Thursday, February 10, 2011
Cranberry Cornmeal Heart Cookies.
As you may have noticed, my birthday cake used nearly 20 egg whites. Some of these were already saved and stashed in the freezer, but I still needed a few more to make the frosting. This left me with 4 egg yolks sitting in the refrigerator - egg whites are very easy to freeze, but egg yolks have a tendency to get very rubbery and change their texture unless you add liquid or sugar. So before their time was up, I started finding some egg yolk-only recipes and loved the way the cookie recipe from Epicurious sounded and adapted it to my liking. I doubled this recipe and substituted orange zest for lemon, dried cranberries for the golden raisins.
This recipe is originally a slice-and-bake but I can never make the logs of dough perfectly round and they always become too misshapen, so I just rolled the dough out and cut heart shapes (of course), but I think it's completely understandable if slicing and baking is more your thing since I have a habit of making things much fussier and complicated than they need to be. These cookies are extremely tender and a beautiful golden yellow color, due to the egg yolks and crunchy cornmeal in the dough. They make a fantastic partner to a cup of hot tea :)

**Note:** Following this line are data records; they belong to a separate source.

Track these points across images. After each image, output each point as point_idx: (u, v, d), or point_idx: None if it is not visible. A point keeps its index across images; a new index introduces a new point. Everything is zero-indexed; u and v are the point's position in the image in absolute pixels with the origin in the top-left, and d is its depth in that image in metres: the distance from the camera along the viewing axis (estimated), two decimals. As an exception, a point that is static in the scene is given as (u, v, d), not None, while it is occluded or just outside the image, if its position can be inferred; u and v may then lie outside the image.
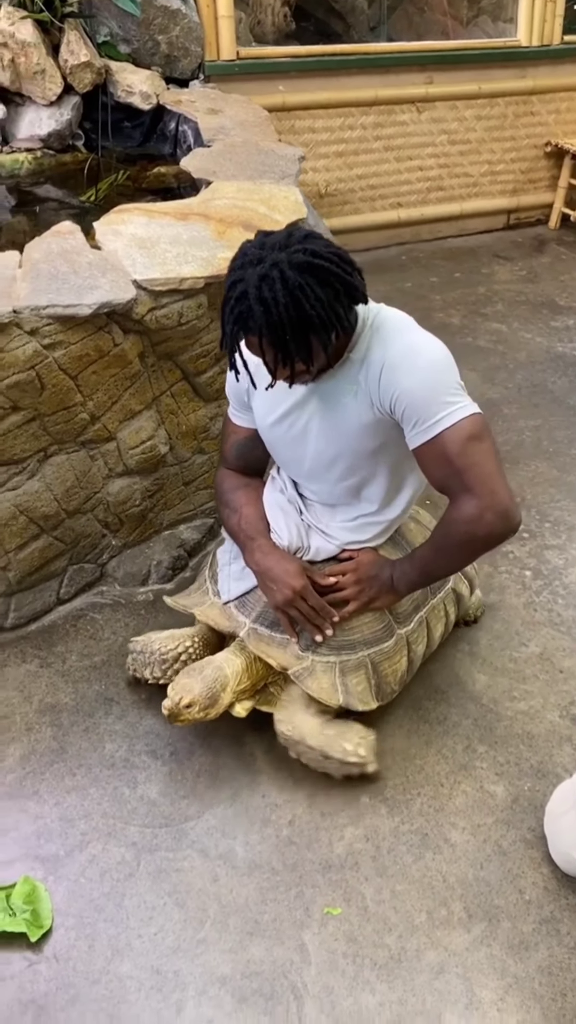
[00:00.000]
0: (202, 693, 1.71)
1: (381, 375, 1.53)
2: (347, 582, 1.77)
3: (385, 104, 3.98)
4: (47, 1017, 1.44)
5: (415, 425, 1.53)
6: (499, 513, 1.52)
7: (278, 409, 1.70)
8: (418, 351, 1.53)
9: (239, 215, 2.28)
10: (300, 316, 1.38)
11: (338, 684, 1.75)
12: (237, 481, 1.87)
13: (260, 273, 1.38)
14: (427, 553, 1.69)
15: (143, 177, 3.21)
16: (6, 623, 2.11)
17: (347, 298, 1.46)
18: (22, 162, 3.14)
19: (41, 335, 1.85)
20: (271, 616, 1.78)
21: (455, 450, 1.50)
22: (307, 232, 1.45)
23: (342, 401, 1.61)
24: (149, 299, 1.96)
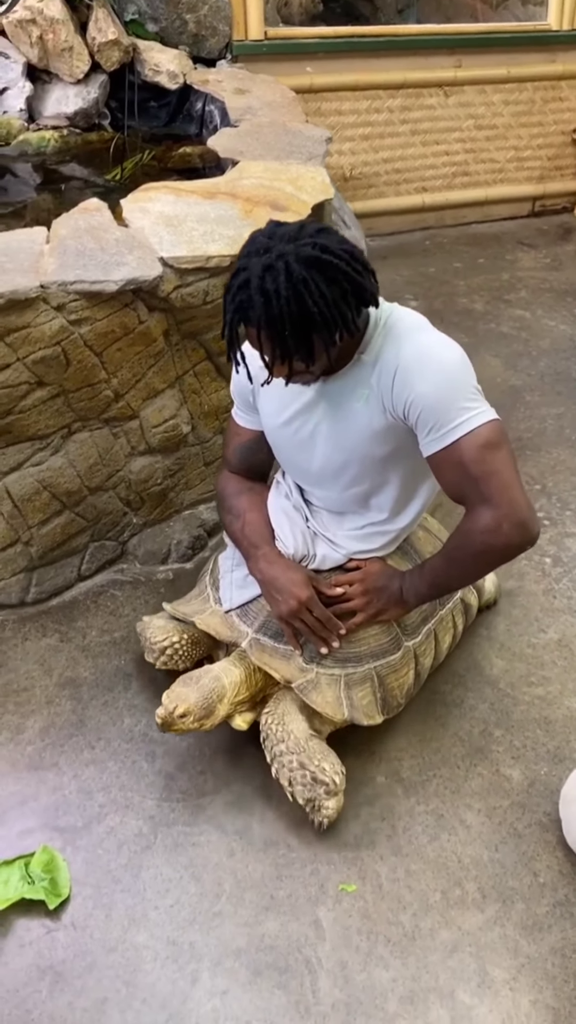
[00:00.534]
0: (197, 703, 1.65)
1: (394, 378, 1.47)
2: (354, 593, 1.71)
3: (413, 87, 3.94)
4: (64, 983, 1.46)
5: (430, 431, 1.47)
6: (517, 524, 1.47)
7: (285, 411, 1.64)
8: (433, 353, 1.47)
9: (266, 195, 2.28)
10: (301, 312, 1.33)
11: (343, 698, 1.70)
12: (240, 485, 1.81)
13: (265, 263, 1.33)
14: (439, 564, 1.63)
15: (168, 157, 3.20)
16: (28, 598, 2.13)
17: (355, 299, 1.39)
18: (48, 140, 3.14)
19: (67, 311, 1.85)
20: (275, 627, 1.73)
21: (472, 458, 1.44)
22: (321, 226, 1.40)
23: (353, 405, 1.55)
24: (175, 277, 1.97)
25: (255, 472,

Cranberry Cornmeal Heart Cookies
Adapted from Epicurious
1 cup (2 sticks) unsalted butter, softened
1 cup granulated sugar
1 tablespoon grated orange zest
4 large egg yolks
1 cup yellow cornmeal
2 1/2 cups all-purpose flour
1/2 teaspoon salt
3/4 cup finely chopped, dried cranberries
In a large mixing bowl, cream the butter, sugar and orange zest until light and fluffy, about 3-4 minutes. Stir in the egg yolks and beat well to combine. Add in the cornmeal, flour and salt and mix again until everything is almost incorporated, then stir in the dried cranberries. Divide the dough into 2 disks, wrap in plastic wrap and refrigerate for at least an hour or up to 3 days.
Preheat the oven to 350 degrees F. and take the dough out of the refrigerator to thaw slightly. Roll out the dough to 1/4" inch thick and cut out desired shapes, placing on parchment-lined baking sheets. Bake the cookies until very lightly golden around the edges and firm in the middle, 8-12 minutes.
Let cool on wire racks and store airtight for up to 1 week.